Meyer R, Wiemer J, Dembski J, Haas H G
Pflugers Arch. 1987 Apr;408(4):390-4. doi: 10.1007/BF00581134.
A method to monitor contraction of isolated myocytes by transmicroscopic photometry is illustrated. Two photodiodes are mounted inside an inverse microscope used for visual control of a cell. Illumination of one diode varies in proportion to changes in cell length. The contraction signal is amplified in a comparator circuit. Spatial resolution of the device is in the order of 1 micron which corresponds to about 5% of cell shortening in the fully activated state of contraction.
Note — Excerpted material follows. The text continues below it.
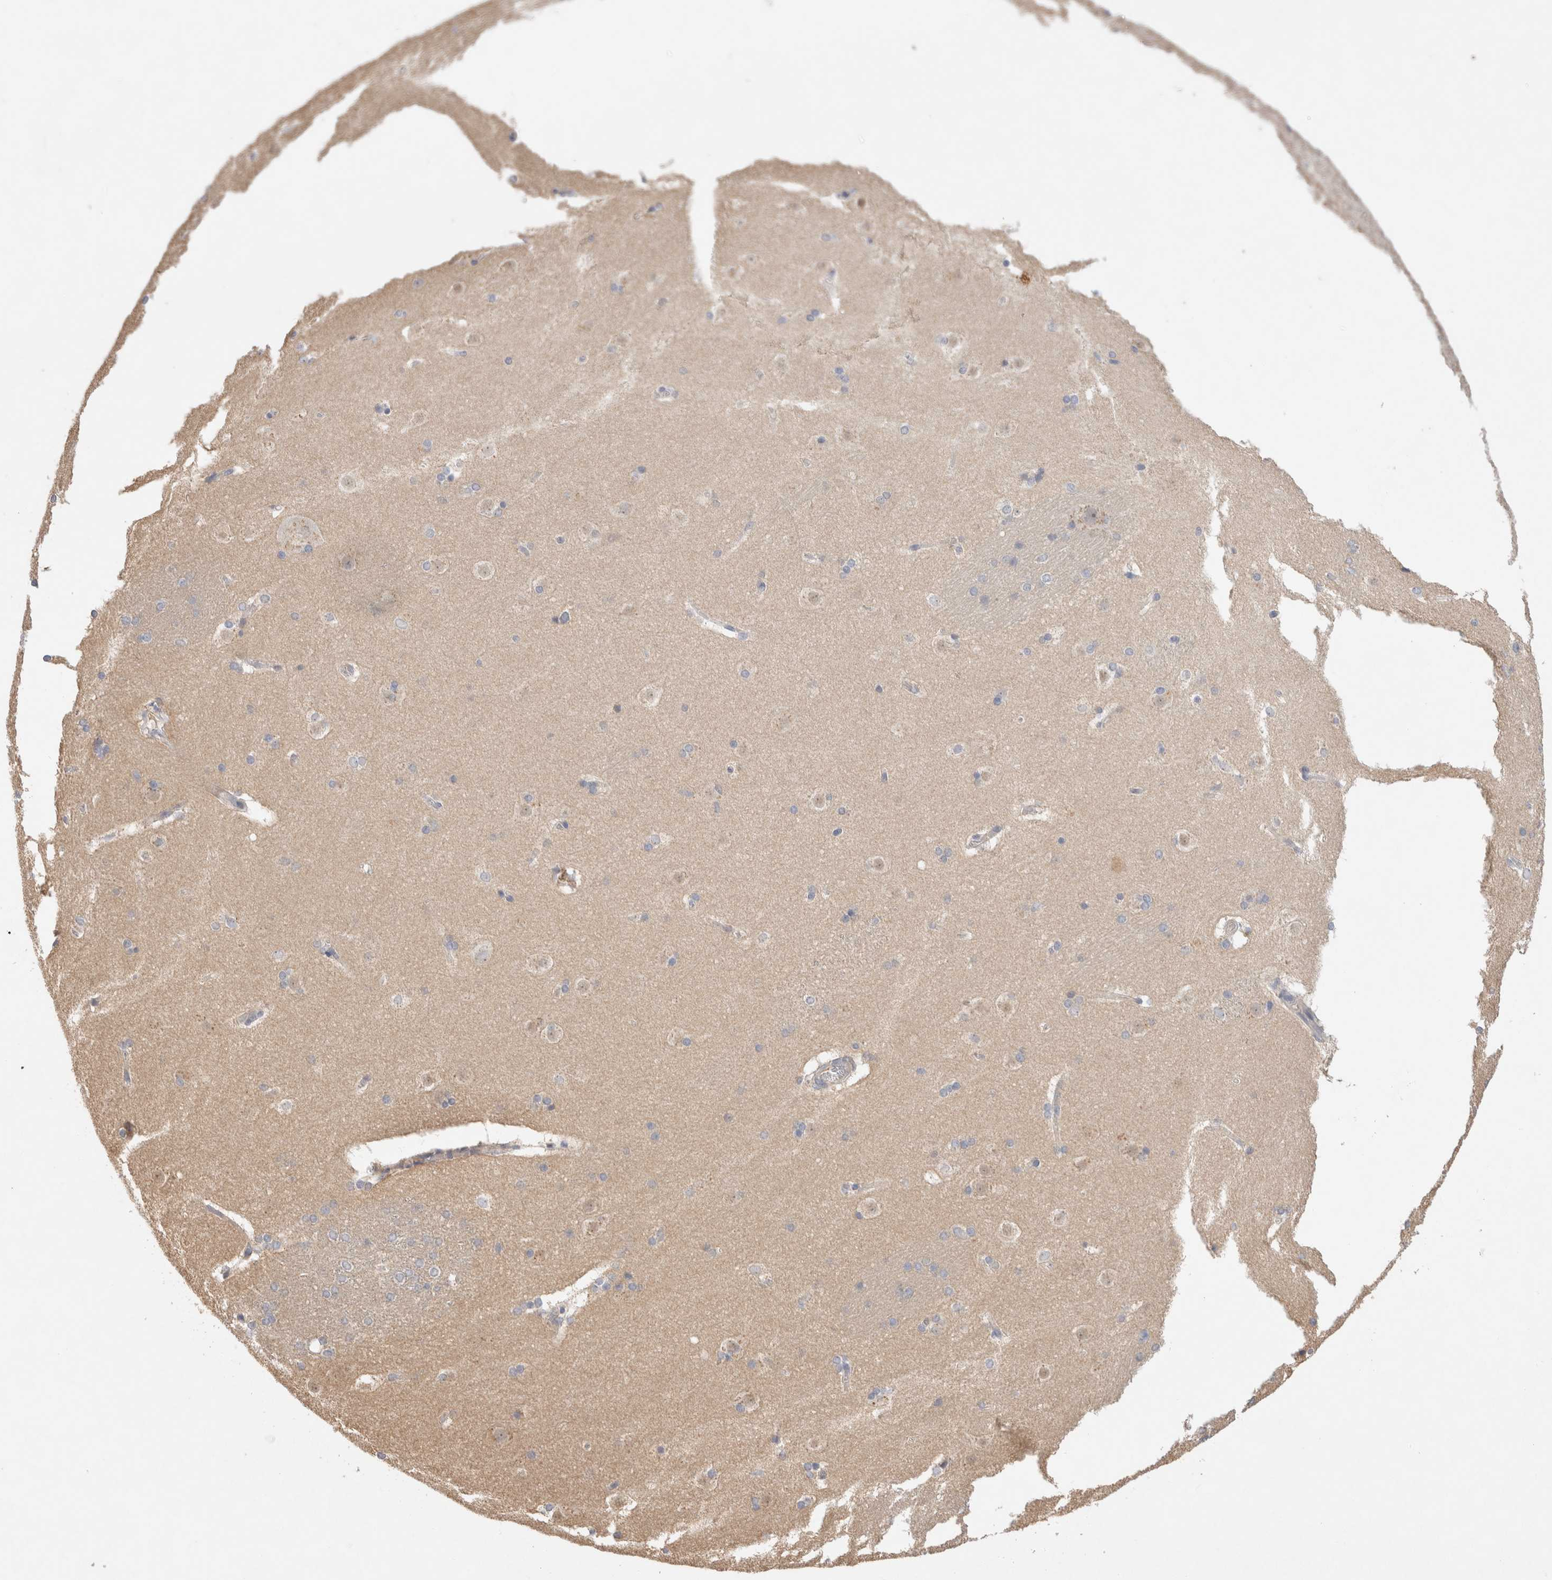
{"staining": {"intensity": "weak", "quantity": "<25%", "location": "cytoplasmic/membranous"}, "tissue": "caudate", "cell_type": "Glial cells", "image_type": "normal", "snomed": [{"axis": "morphology", "description": "Normal tissue, NOS"}, {"axis": "topography", "description": "Lateral ventricle wall"}], "caption": "An image of human caudate is negative for staining in glial cells. Brightfield microscopy of immunohistochemistry (IHC) stained with DAB (brown) and hematoxylin (blue), captured at high magnification.", "gene": "GAS1", "patient": {"sex": "female", "age": 19}}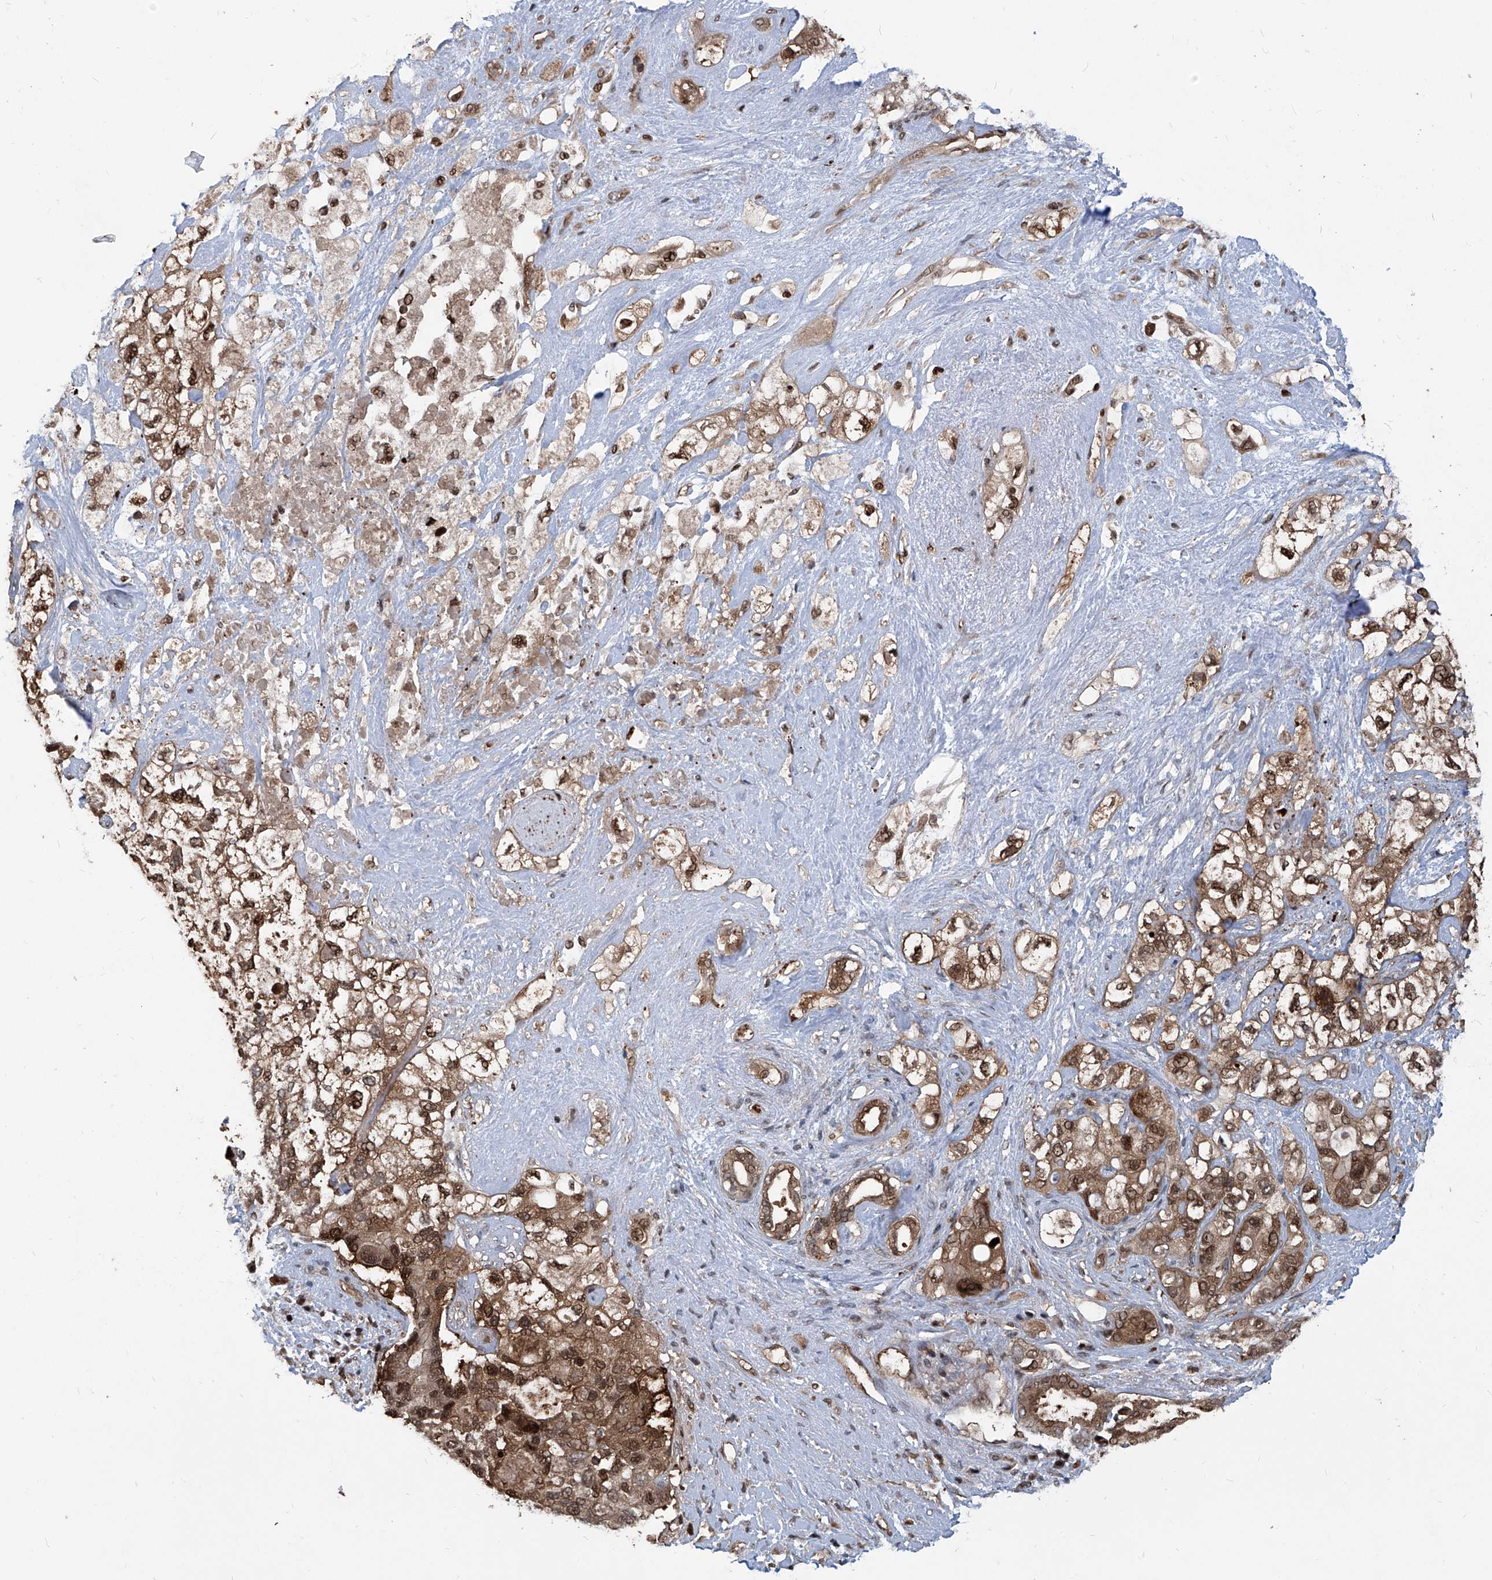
{"staining": {"intensity": "strong", "quantity": "25%-75%", "location": "cytoplasmic/membranous,nuclear"}, "tissue": "pancreatic cancer", "cell_type": "Tumor cells", "image_type": "cancer", "snomed": [{"axis": "morphology", "description": "Adenocarcinoma, NOS"}, {"axis": "topography", "description": "Pancreas"}], "caption": "Approximately 25%-75% of tumor cells in adenocarcinoma (pancreatic) display strong cytoplasmic/membranous and nuclear protein positivity as visualized by brown immunohistochemical staining.", "gene": "PSMB1", "patient": {"sex": "female", "age": 56}}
The method was tested on isolated myocytes from guinea-pig ventricle. Optical records of contraction in response to action potentials or during voltage clamp compare well with the contractile behavior of multicellular preparations.
阐述了一种通过透显微镜光度法监测分离心肌细胞收缩的方法。两个光电二极管安装在一台用于细胞视觉控制的倒置显微镜内。一个二极管的光照强度随细胞长度的变化成比例变化。收缩信号在比较器电路中放大。该装置的空间分辨率约为1微米,这相当于在完全激活的收缩状态下细胞缩短约5%。该方法在豚鼠心室分离的心肌细胞上进行了测试。对动作电位或电压钳制期间收缩的光学记录与多细胞制剂的收缩行为比较良好。